Data supplied:
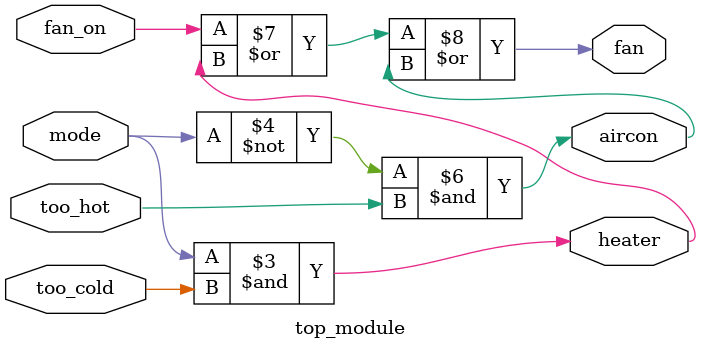
<source format=v>
module top_module (
    input too_cold,
    input too_hot,
    input mode,
    input fan_on,
    output heater,
    output aircon,
    output fan
); 
    assign heater = mode == 1 & too_cold == 1;
    assign aircon = mode == 0 & too_hot == 1;
    assign fan = fan_on | heater | aircon;

endmodule

</source>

Your assignment:
Return the complete material exactly as given, excluding images.

Answer section:
<source format=v>
module top_module (
    input too_cold,
    input too_hot,
    input mode,
    input fan_on,
    output heater,
    output aircon,
    output fan
); 
    assign heater = mode == 1 & too_cold == 1;
    assign aircon = mode == 0 & too_hot == 1;
    assign fan = fan_on | heater | aircon;

endmodule

</source>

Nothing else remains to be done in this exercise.